Maybe I’m dreaming, but I think we may be entering roaming’s last age.

Late last year, I wrote about the extreme lengths I went whilst traveling to avoid roaming fees, and the huge difference it made to by phone bill.

On my current trip, I’ve already hit a stumbling block. My US MiFi account has been closed, as the service provider now requires very regular top-ups, even if you’re in credit.

But, perhaps the challenge of managing your roaming charges could disappear. Here are three reasons that I think they might go the way of the dodo.

One: Some operators are removing the premium from their roaming packages. Three UK is bringing local rates to more countries: US, Indonesia, Sri Lanka, and Macau. Last year, T-Mobile started offering unlimited international data and text services in over 100 countries at no extra cost, and voice services at a flat rate.

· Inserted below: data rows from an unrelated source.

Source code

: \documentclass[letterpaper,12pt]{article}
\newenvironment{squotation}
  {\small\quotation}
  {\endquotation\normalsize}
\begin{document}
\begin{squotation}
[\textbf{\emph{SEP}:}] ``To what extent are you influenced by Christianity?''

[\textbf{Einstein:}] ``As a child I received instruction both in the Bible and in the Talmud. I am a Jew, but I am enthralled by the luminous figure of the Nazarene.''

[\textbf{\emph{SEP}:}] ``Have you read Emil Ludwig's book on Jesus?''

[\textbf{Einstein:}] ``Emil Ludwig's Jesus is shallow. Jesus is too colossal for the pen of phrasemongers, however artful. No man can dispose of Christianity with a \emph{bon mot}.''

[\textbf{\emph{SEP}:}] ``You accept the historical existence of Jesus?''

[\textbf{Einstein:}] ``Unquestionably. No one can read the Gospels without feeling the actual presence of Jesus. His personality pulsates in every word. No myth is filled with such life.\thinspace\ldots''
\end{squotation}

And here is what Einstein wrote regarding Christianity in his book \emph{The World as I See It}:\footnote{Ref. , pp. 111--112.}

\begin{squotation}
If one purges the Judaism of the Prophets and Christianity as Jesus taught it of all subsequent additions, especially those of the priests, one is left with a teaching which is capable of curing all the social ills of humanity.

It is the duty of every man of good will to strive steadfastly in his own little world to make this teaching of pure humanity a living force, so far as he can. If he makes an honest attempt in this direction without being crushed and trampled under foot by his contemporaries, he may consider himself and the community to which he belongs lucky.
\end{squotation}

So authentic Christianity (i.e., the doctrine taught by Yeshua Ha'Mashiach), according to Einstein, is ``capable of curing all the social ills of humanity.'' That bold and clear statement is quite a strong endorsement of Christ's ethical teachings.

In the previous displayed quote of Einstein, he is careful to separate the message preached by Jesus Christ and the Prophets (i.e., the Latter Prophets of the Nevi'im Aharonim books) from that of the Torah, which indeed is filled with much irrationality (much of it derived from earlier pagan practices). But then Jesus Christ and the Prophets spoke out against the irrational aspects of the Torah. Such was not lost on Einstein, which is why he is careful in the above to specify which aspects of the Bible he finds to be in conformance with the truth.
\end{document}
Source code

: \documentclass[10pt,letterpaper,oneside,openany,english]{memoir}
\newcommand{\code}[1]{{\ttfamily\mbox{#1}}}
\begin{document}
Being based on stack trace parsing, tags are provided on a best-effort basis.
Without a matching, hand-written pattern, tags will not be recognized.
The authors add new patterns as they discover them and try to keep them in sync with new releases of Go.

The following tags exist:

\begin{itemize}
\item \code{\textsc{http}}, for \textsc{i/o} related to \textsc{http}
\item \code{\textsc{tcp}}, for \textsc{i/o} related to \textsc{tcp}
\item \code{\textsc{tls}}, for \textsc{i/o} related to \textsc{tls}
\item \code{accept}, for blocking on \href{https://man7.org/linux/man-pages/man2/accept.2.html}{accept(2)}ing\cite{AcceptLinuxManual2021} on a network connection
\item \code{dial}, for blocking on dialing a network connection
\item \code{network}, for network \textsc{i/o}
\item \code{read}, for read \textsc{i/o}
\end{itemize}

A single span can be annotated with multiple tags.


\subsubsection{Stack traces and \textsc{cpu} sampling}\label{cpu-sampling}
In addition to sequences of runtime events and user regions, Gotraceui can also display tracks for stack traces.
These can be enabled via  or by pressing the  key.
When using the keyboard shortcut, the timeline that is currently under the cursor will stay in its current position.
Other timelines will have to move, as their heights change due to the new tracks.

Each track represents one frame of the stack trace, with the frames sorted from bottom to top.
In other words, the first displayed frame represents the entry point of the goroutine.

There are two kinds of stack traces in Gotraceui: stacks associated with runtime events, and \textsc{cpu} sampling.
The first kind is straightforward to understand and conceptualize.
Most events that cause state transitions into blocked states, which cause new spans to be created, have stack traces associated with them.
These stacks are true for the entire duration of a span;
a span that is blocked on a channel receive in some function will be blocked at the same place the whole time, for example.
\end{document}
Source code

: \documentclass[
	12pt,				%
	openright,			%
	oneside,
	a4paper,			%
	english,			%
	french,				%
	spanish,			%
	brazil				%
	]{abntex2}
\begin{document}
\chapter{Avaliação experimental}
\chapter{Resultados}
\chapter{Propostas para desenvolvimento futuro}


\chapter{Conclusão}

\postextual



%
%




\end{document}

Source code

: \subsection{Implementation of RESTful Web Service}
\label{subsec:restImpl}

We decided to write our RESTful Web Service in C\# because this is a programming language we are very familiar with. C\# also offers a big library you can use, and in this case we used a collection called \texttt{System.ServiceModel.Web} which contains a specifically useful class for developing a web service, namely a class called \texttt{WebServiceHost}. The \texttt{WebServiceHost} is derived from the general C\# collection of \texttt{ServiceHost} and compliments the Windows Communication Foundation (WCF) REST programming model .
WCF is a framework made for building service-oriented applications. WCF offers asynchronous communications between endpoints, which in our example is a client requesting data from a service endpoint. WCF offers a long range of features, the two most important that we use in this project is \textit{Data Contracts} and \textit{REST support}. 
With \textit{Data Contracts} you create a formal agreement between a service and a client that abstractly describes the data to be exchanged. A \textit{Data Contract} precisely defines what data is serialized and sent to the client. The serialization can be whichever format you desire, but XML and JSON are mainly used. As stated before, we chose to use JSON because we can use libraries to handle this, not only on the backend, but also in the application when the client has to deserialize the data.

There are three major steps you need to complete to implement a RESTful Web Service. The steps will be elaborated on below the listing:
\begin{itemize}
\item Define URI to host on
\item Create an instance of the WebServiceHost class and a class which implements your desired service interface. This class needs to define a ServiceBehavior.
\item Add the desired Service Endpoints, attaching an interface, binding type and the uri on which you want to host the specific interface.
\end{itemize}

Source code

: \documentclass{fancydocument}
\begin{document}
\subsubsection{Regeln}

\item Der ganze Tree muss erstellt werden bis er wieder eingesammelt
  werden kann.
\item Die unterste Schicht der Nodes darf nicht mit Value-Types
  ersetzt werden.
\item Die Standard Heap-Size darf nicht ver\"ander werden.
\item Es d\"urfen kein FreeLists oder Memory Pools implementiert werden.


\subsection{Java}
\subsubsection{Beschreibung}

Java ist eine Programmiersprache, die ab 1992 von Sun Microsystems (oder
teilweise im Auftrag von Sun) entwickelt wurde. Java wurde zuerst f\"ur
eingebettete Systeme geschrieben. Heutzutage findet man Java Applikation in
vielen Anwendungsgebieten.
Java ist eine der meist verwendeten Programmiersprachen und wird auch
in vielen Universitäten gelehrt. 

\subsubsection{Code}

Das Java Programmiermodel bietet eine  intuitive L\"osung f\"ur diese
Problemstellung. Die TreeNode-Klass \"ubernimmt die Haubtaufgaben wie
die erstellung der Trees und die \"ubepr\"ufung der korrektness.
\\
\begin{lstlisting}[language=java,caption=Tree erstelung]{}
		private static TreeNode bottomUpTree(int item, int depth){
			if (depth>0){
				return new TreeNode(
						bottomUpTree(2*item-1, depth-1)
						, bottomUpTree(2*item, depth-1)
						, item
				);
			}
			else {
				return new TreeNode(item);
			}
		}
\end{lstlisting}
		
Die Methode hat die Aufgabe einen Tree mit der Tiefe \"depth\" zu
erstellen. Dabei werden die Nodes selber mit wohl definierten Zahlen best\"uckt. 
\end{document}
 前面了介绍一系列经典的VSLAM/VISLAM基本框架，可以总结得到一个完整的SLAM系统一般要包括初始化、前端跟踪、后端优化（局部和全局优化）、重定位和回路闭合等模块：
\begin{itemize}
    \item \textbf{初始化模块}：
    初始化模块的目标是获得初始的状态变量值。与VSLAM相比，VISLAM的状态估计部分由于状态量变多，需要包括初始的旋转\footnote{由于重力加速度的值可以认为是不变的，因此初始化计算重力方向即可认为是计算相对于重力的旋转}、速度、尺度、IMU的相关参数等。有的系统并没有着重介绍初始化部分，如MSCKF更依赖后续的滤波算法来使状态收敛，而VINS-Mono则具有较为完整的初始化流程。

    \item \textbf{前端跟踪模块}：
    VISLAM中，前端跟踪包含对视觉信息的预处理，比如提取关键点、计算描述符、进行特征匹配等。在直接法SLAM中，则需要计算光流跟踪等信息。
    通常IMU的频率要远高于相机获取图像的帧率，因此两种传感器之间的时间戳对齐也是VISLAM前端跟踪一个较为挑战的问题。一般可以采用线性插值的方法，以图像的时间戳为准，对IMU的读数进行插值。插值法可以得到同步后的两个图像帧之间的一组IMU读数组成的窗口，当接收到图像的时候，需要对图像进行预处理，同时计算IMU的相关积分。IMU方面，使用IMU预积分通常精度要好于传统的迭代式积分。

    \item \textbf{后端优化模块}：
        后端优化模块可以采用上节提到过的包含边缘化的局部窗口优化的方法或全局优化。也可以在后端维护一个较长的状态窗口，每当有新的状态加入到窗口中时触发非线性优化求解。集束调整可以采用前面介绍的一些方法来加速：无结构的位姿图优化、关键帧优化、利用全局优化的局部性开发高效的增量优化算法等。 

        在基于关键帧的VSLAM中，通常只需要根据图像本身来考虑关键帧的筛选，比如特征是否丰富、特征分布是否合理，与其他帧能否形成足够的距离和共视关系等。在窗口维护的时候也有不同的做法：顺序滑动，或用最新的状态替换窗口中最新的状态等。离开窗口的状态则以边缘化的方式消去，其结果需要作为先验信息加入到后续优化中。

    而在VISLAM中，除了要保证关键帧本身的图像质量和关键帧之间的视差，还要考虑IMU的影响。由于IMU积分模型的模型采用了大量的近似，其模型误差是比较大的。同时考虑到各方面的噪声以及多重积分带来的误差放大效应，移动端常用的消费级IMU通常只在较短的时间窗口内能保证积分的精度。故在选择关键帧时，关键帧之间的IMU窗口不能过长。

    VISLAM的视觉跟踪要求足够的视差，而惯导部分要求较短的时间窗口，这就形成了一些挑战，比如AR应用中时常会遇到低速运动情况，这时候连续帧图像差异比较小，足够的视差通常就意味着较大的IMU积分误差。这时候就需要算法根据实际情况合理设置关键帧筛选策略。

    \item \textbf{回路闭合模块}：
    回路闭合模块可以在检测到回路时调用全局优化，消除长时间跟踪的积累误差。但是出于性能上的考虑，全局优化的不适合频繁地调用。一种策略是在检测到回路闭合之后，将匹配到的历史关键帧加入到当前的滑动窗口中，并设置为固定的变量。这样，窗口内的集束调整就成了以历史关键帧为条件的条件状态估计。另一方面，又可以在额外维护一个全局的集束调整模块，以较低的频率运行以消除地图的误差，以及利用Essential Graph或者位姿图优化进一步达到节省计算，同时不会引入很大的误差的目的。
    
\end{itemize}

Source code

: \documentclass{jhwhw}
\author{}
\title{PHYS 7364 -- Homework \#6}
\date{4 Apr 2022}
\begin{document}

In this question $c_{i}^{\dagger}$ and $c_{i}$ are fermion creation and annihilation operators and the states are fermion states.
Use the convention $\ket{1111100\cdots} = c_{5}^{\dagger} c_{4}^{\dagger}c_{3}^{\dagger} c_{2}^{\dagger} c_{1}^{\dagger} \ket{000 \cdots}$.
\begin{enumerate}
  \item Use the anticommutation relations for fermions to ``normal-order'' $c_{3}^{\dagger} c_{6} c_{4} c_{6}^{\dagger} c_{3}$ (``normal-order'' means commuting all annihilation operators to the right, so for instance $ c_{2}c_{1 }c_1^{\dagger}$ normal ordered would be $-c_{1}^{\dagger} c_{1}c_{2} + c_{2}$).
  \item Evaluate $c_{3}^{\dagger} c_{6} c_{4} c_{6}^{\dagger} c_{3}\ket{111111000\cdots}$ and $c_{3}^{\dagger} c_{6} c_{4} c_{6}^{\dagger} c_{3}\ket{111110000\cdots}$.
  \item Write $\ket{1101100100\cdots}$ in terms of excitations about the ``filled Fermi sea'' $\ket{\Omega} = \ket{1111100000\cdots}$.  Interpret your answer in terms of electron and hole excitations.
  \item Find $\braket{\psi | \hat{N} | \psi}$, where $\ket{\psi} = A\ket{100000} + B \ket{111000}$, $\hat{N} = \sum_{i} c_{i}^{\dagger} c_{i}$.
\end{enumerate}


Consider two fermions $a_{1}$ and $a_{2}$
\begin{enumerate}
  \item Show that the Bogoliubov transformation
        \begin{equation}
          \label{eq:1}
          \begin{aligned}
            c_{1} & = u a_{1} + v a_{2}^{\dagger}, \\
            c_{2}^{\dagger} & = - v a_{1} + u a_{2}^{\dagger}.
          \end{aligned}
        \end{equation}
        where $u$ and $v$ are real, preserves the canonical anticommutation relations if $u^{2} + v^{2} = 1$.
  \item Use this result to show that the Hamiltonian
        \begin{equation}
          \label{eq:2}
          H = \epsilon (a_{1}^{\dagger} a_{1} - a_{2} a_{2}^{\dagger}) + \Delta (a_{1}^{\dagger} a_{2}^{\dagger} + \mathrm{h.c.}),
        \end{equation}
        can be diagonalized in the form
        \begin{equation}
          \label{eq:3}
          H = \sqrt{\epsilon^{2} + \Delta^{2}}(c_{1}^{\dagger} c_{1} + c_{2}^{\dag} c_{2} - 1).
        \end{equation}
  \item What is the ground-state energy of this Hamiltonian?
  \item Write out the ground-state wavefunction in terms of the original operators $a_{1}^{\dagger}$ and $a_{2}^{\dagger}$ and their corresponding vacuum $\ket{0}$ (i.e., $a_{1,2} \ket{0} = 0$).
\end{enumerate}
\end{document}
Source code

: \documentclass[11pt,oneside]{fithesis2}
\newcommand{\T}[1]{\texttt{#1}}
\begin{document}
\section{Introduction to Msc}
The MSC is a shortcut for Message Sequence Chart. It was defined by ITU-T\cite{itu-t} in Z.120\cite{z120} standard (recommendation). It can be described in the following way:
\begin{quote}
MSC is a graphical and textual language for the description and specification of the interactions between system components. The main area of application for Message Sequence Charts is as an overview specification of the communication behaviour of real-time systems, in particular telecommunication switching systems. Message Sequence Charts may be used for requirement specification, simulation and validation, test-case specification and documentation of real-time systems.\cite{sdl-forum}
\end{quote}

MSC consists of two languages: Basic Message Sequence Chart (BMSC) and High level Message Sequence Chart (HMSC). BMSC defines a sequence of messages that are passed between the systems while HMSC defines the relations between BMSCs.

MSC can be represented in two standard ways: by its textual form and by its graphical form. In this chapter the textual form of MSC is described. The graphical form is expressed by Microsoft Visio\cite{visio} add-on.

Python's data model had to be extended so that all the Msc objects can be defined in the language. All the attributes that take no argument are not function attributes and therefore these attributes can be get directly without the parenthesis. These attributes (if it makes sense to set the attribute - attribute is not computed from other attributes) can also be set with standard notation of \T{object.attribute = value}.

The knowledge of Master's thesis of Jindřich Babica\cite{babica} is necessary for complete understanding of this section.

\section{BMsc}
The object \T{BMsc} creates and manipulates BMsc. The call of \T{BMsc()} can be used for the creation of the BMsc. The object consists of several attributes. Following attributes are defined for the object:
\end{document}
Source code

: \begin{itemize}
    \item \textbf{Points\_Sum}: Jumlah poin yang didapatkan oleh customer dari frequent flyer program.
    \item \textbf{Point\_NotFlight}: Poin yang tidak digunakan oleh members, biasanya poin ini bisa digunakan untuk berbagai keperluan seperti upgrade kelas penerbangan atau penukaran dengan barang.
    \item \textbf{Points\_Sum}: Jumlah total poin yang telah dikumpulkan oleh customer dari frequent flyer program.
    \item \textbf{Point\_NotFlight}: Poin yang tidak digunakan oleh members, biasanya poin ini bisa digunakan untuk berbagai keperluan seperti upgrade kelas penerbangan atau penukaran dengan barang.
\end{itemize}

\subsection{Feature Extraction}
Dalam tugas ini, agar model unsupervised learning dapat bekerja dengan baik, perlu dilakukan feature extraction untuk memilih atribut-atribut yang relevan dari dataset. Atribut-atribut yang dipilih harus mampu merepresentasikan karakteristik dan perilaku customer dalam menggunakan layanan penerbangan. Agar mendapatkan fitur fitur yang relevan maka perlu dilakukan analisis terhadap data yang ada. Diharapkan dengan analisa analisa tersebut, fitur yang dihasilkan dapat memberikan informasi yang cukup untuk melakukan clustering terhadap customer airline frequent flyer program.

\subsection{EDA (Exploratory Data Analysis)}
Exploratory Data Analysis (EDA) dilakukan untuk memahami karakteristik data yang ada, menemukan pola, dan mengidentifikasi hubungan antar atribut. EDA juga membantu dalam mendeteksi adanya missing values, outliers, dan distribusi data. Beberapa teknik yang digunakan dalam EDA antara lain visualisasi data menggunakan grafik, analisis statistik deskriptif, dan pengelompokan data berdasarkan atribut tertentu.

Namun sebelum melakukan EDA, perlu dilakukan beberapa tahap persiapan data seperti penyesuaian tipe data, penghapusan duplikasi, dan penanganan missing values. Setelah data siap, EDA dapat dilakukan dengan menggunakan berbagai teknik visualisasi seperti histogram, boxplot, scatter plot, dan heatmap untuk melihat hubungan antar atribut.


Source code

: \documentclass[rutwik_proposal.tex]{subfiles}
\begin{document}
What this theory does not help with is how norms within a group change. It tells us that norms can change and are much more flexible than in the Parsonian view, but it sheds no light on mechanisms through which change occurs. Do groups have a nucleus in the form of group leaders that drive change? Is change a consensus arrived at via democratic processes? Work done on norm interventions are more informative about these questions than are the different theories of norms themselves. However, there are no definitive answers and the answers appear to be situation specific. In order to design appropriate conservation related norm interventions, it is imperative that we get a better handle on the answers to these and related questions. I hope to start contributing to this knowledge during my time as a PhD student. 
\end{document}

Two: LTE—and its local breakout feature in particular—makes roaming much easier (read: cheaper) for operators. As my colleague Michel van Veen puts it, “At first glance, roaming advantages dominate the LTE experience. Local Breakout, a mechanism where roaming traffic does not traverse back to the home network and is handled by the local operator, allows for cheaper tariffs and will also bring increased localised revenue.”

Three: A service-specific roaming deal has hit the scene. Saudi Arabian operator Mobiliy realised that when you’re traveling, you don’t necessarily need all your apps. For many, Facebook and a messaging service would suffice. Hence, the Mobiliy offers packages for Facebook and What’sApp, which give you unlimited data usage for those services in over 50 countries.

Is it just my wishful thinking, or are the days of roaming-charge bill shock numbered?